What is the number of lines in the entries that contain the word "backward"? Answer with that figure alone.

-- Saved data entries --
*** Block opens ***

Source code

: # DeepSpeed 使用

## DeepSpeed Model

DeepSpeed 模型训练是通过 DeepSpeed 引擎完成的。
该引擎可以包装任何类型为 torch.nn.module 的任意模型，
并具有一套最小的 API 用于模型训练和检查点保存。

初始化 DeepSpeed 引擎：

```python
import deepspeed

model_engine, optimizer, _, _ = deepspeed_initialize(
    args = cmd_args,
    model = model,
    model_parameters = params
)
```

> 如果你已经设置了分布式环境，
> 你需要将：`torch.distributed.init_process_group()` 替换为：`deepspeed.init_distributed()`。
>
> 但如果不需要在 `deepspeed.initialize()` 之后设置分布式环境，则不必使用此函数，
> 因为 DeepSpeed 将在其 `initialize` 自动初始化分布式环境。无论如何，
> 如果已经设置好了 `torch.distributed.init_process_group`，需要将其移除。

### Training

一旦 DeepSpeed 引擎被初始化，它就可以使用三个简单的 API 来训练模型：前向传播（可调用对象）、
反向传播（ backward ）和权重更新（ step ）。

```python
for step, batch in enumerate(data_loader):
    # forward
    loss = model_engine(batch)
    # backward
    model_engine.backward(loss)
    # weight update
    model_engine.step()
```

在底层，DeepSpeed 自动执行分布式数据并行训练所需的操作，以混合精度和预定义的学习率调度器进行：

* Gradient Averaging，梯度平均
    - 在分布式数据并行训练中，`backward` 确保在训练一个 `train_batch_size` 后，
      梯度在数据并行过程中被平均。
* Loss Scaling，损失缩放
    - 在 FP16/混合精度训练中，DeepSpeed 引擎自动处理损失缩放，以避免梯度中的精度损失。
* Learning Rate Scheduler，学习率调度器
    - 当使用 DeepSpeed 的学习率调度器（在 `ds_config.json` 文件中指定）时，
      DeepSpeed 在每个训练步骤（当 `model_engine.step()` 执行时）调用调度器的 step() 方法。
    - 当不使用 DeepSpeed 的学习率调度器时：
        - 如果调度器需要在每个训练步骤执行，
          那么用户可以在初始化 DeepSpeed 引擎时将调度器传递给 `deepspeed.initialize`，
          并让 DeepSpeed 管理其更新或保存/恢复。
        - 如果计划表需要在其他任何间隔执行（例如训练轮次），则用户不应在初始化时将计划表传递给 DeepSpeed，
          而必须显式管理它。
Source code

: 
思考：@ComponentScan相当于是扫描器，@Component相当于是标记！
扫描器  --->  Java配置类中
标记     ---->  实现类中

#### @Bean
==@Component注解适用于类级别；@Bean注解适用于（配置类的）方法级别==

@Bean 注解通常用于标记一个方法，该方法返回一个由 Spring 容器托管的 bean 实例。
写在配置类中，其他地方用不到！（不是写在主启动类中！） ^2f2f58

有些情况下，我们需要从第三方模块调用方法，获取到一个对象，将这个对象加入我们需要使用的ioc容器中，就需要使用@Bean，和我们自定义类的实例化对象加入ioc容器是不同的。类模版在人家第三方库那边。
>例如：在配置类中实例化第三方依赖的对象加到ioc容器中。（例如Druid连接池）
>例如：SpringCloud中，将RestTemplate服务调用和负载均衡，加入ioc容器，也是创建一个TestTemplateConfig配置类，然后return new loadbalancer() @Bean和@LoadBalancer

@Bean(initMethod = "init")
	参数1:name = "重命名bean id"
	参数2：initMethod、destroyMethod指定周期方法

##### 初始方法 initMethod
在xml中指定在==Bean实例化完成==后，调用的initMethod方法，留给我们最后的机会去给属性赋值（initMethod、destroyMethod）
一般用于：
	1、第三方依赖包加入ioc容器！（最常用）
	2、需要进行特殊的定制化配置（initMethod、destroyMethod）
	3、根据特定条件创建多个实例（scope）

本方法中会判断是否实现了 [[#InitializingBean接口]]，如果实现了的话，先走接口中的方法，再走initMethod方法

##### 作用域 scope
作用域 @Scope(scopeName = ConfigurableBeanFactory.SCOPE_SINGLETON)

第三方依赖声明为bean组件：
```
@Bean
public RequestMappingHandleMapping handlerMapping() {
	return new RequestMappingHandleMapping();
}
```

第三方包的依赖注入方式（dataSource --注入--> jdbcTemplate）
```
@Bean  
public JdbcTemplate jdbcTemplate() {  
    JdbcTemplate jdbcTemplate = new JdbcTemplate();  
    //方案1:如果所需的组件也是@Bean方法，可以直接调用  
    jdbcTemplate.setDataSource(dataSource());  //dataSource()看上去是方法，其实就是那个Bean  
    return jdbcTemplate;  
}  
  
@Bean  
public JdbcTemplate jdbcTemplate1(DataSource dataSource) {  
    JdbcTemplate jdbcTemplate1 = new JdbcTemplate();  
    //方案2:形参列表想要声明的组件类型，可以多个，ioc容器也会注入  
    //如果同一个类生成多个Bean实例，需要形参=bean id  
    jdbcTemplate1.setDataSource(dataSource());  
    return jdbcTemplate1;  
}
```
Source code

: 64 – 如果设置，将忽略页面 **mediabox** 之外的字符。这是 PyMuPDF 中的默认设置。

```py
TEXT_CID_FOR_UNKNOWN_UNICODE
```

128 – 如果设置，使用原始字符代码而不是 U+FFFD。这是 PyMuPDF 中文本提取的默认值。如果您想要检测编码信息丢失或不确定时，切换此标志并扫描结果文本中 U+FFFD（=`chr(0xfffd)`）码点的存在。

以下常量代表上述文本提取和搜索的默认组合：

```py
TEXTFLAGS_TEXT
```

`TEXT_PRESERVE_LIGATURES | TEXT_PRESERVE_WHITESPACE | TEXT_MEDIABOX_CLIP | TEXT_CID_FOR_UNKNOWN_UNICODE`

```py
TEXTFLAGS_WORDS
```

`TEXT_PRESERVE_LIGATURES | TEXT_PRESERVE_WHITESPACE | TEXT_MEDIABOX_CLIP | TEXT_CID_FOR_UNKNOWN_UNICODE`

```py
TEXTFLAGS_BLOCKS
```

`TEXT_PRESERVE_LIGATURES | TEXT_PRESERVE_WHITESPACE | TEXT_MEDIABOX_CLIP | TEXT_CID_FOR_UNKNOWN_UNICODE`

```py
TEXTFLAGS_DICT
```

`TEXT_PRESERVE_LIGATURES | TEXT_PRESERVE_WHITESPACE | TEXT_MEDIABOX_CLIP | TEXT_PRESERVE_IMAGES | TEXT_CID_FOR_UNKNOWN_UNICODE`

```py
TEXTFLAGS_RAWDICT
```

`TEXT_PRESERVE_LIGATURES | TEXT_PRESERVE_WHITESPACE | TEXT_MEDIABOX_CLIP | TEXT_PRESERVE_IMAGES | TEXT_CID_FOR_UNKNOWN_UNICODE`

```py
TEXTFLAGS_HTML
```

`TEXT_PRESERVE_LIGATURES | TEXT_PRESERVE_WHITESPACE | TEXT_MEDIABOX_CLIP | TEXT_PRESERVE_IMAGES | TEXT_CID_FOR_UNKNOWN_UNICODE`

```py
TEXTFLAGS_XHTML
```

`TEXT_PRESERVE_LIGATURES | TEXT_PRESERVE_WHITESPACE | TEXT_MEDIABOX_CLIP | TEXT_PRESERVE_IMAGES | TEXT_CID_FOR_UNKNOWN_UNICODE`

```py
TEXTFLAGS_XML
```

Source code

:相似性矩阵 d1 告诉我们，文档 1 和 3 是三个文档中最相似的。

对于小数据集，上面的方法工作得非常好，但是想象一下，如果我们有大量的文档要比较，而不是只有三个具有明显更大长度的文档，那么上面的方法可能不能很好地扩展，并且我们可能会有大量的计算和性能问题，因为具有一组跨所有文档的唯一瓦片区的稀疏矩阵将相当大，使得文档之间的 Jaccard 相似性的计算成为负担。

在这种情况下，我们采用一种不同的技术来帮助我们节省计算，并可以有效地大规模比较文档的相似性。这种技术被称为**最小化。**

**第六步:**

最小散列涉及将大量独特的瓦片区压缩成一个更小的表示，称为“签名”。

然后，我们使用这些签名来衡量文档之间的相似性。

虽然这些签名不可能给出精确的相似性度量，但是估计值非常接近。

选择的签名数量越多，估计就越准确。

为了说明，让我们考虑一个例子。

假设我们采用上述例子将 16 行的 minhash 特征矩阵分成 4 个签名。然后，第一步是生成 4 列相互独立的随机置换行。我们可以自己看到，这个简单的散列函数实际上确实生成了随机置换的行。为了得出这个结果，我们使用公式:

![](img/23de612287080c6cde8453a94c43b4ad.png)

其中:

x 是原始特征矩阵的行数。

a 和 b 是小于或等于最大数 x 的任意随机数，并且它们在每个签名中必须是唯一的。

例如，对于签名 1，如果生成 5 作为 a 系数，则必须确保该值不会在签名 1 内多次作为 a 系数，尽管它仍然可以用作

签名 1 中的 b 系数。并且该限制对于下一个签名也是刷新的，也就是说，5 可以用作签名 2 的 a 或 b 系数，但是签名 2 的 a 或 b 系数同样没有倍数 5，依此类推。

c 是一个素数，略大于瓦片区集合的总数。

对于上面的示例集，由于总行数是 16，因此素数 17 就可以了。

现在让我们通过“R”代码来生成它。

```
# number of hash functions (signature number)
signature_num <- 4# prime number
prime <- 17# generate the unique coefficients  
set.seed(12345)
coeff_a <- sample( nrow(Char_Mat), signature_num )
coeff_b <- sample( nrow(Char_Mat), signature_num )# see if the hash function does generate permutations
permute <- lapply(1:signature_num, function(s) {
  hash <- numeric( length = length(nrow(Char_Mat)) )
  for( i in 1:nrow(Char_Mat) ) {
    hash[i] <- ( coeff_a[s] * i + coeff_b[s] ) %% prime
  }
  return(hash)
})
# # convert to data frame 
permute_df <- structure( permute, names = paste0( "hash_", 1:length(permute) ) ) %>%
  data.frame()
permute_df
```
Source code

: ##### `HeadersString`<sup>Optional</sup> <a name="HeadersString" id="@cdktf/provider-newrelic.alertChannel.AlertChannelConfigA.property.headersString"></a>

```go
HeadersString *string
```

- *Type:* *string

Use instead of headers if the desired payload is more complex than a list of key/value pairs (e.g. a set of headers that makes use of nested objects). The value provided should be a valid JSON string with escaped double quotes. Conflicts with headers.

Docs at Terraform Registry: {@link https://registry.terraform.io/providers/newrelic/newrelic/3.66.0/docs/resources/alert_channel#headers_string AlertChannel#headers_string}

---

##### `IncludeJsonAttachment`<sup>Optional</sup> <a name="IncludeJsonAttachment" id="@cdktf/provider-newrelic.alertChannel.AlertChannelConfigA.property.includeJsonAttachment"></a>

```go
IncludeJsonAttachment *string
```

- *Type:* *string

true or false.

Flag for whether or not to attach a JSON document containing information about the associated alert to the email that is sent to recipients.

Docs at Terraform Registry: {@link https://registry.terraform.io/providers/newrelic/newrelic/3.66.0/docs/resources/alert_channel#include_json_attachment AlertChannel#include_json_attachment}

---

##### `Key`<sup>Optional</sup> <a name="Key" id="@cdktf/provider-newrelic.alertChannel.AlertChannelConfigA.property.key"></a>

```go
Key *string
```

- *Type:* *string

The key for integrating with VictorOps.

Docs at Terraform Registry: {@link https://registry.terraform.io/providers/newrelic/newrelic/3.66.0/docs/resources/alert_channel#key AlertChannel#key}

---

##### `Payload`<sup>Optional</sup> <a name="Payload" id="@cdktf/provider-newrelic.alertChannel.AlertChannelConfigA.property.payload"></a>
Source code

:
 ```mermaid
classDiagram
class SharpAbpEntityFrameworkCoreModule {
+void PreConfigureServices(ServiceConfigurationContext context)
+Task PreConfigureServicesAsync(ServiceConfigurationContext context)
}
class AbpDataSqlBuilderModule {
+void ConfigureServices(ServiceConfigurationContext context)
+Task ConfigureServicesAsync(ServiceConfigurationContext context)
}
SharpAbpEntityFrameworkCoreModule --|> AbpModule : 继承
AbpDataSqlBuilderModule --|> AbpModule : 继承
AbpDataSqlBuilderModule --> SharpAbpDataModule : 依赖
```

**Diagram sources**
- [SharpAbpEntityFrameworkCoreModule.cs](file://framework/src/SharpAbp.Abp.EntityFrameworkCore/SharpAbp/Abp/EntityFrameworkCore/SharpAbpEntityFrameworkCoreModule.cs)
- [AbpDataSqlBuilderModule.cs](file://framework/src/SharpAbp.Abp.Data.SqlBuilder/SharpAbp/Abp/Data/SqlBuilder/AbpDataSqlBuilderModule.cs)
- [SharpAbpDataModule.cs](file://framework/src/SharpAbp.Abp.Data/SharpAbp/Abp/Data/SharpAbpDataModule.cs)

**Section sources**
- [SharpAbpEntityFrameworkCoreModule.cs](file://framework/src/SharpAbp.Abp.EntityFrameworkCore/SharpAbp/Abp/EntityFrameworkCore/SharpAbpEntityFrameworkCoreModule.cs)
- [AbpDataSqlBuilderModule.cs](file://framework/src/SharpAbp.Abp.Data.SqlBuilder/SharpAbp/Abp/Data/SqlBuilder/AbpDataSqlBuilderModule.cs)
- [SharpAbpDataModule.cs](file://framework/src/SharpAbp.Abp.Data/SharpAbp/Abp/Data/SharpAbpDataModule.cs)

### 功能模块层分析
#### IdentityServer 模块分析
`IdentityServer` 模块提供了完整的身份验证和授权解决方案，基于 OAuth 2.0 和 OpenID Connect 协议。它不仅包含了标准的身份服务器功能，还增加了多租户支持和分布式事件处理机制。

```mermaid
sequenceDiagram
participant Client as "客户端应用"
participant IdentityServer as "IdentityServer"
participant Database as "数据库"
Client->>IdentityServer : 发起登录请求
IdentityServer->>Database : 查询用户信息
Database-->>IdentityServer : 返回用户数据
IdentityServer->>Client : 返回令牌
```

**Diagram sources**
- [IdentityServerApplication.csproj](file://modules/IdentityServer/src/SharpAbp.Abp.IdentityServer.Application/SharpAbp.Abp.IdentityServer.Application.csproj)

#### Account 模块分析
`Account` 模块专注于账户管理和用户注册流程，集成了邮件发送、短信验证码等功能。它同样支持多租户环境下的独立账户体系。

*** Block closes ***

-- YOUR SOLUTION --
4